Question

Use Lagrange multipliers to prove that the triangle with maximum area that has a given perimeter\(p\)is equilateral. (Hint: Use Heron's formula for the area: \(A = \sqrt {s(s - x)(s - y)(s - z)} \), where\(s = p/2\)and\(x,y,z\)are the lengths of the sides.)

Short answer

So, the triangle with maximum area that has given perimeter\(p\)is an equilateral triangle.

Step-by-step solution

Method of Lagrange multipliers 

To find the maximum and minimum values of\(f(x,y,z)\)subject to the constraint\(g(x,y,z) = k\)(assuming that these extreme values exist and\(\nabla g \ne {\bf{0}}\)on the surface\(g(x,y,z) = k)\):

(a) Find all values of\(x,y,z\), and\(\lambda \)such that\(\nabla f(x,y,z) = \lambda \nabla g(x,y,z)g(x,y,z) = k\)

And

(b) Evaluate\(f\)at all the points\((x,y,z)\)that result from step (a). The largest of these values is the maximum value of\(f\); the smallest is the minimum value of\(f\).

Assumption

Let the sides of the triangle are\(x,y,z\)and\(p\)is the perimeter of triangle.

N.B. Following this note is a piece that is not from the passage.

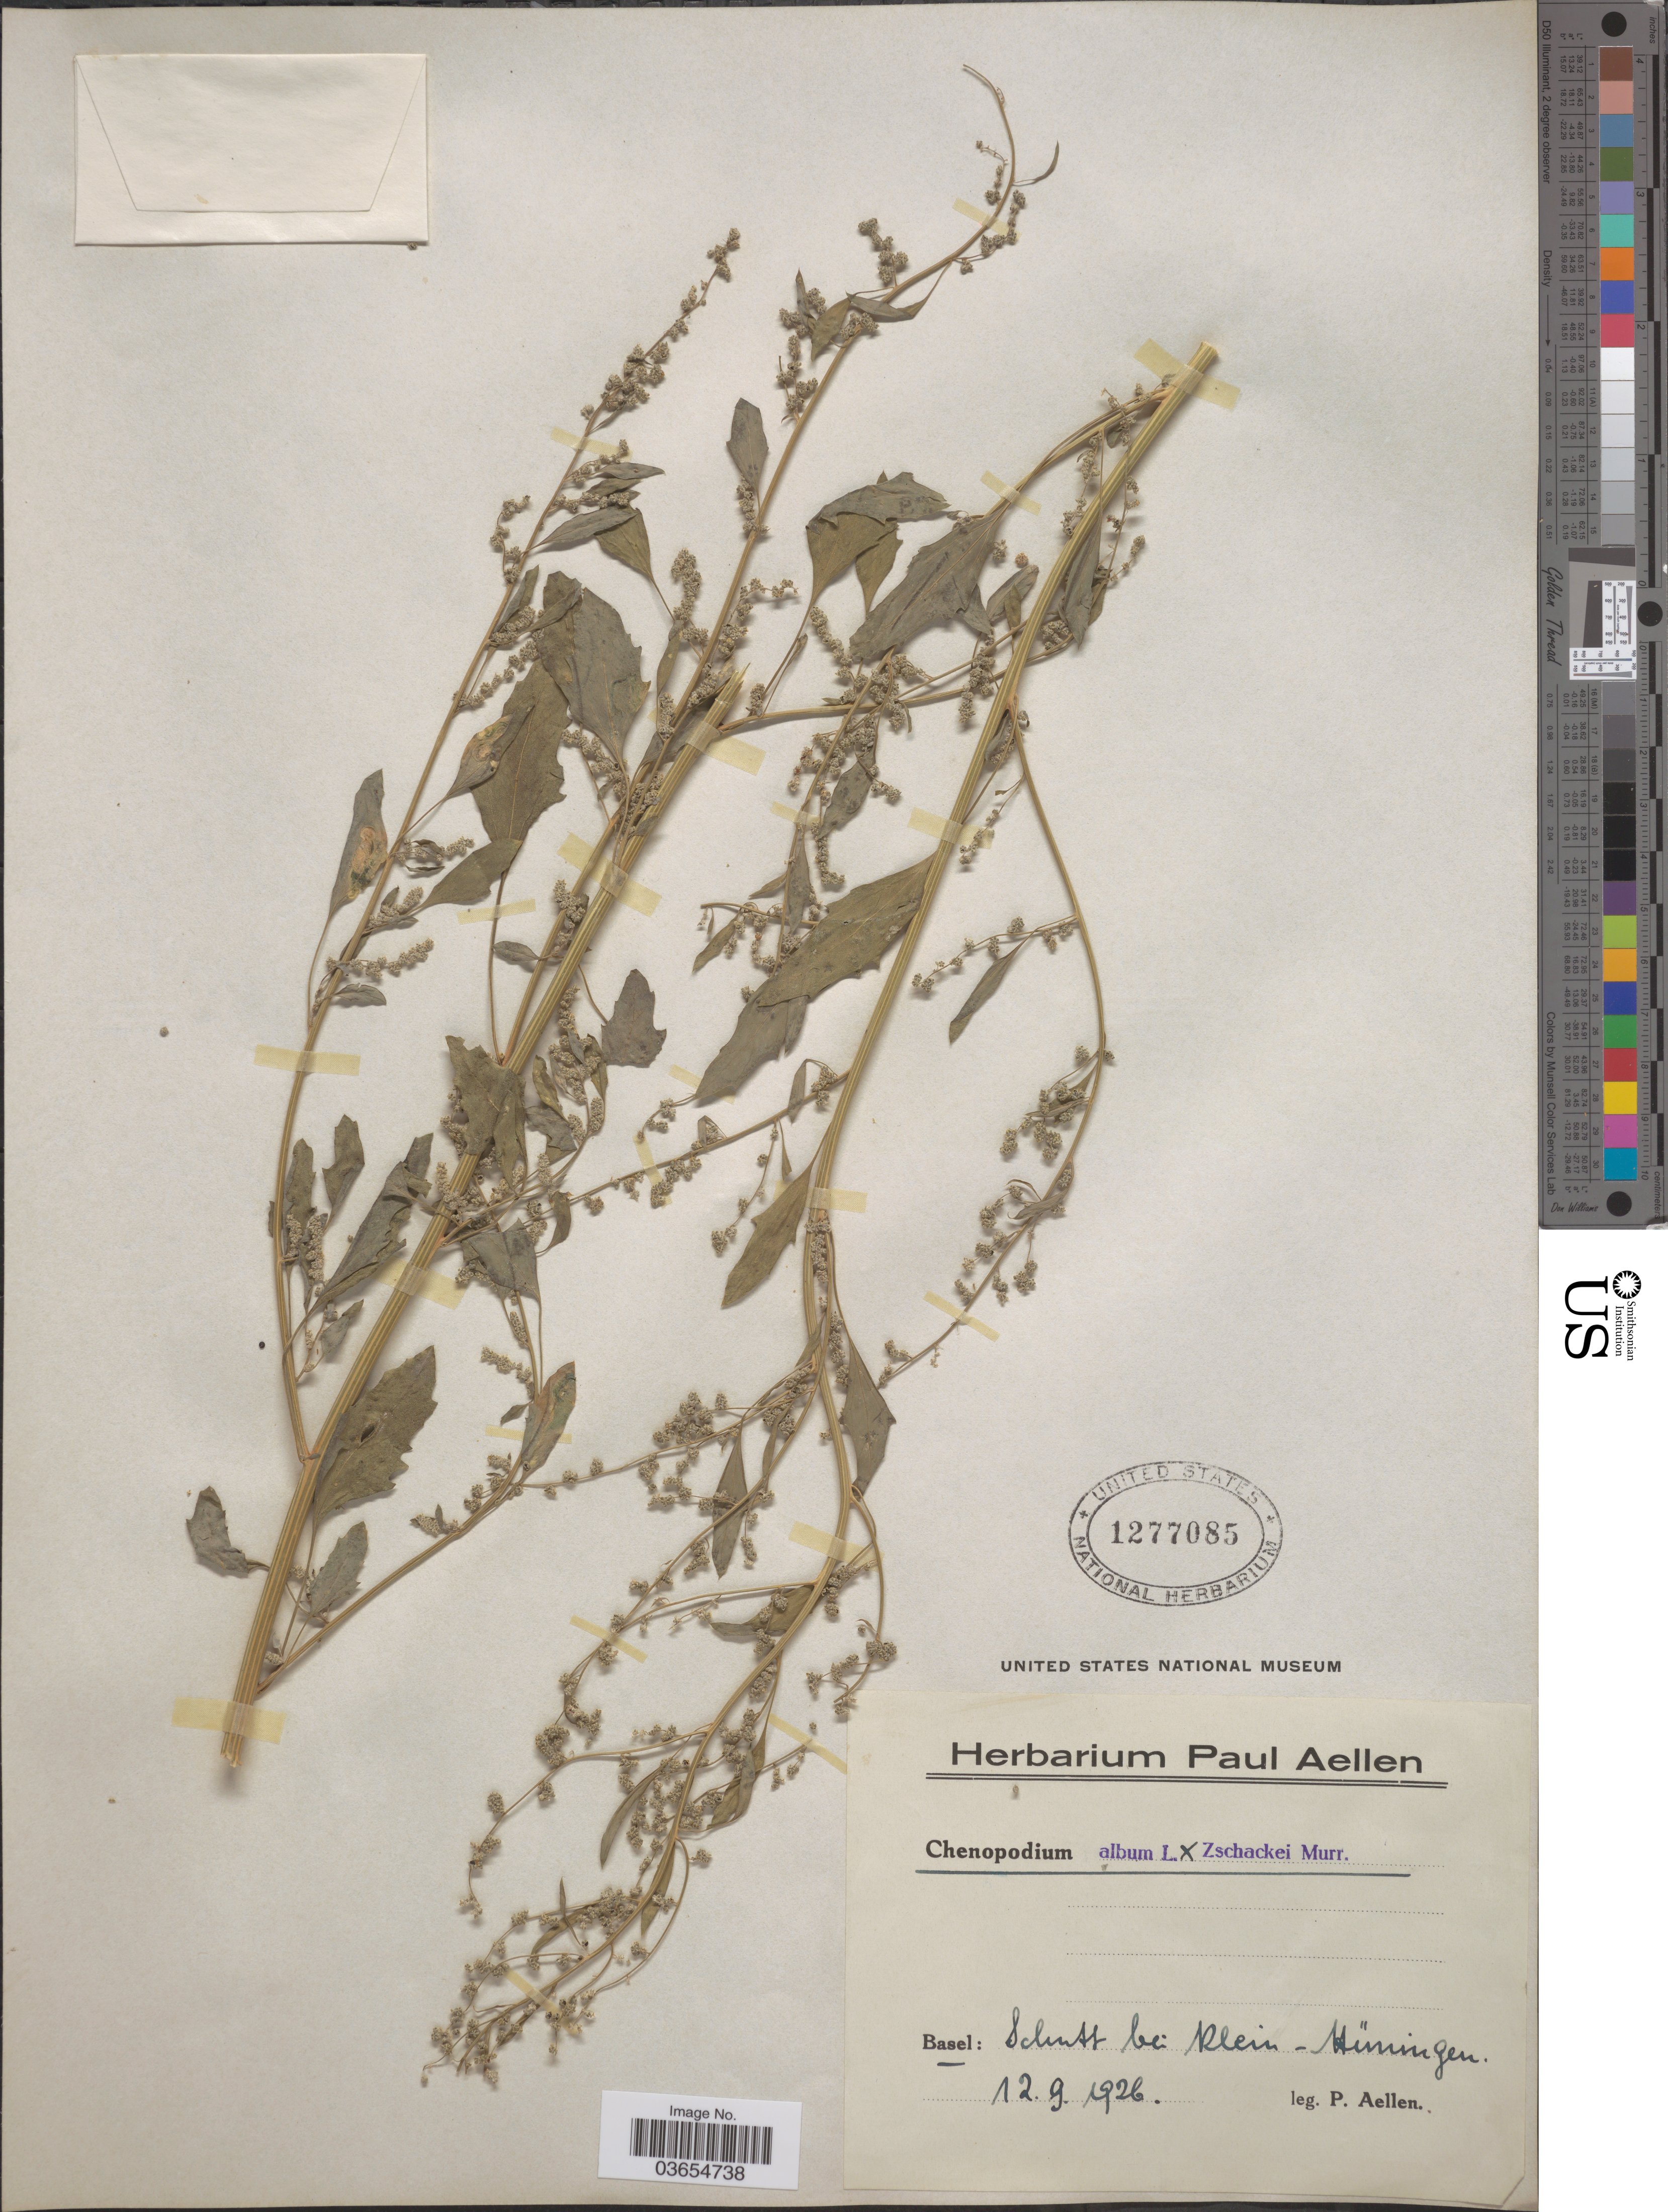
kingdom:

Then\(A(x,y,z)\), the area of the triangle is\(A(x,y,z) = \sqrt {(s(s - x)(s - y)(s - z))} \)

Where\(s = \frac{{x + y + z}}{2} = \frac{p}{2}\) where \(s\)is also constant.

Let\(f(x,y,z) = s(s - x)(s - y)(s - z)\) and\(g(x,y,z) = x + y + z - p\)

Use Lagrange multiplier

Using Lagrange's method to find all\(x,y,z\)such that\(\vec \nabla f(x,y,z) = \lambda \vec \nabla g(x,y,z)\)

That is\(\vec \nabla f(x,y,z) = \lambda \langle 1,1,1\rangle \)since \(g(x,y,z) = x + y + z - p\)

\(\begin{array}{l}s( - 1)(s - y)(s - z) = \lambda \ldots \ldots (1)\\s(s - x)( - 1)(s - z) = \lambda \ldots \ldots (2)\\s(s - x)(s - y)( - 1) = \lambda \ldots \ldots (3)\\x + y + z = p\end{array}\)

Solve equation

By equation (1), (2):

\(\begin{array}{c}s( - 1)(s - y)(s - z) = s(s - x)( - 1)(s - z)\\(s - y) = (s - x)\\y = x\end{array}\)

From equation (2), (3):

\(\begin{array}{c}s(s - x)( - 1)(s - z) = s(s - x)(s - y)( - 1)\\(s - z) = (s - y)\\z = y\end{array}\)

So\(x = y = z\).

Find length of side

Substitute in\(x + y + z = p\)

\(\begin{array}{l}3x = p\\x = \frac{p}{3}\end{array}\)

So, \(x = y = z = \frac{p}{3}\)

Therefore lengths of triangle are equal.

Hence the triangle with maximum area that has given perimeter\(p\)is an equilateral triangle.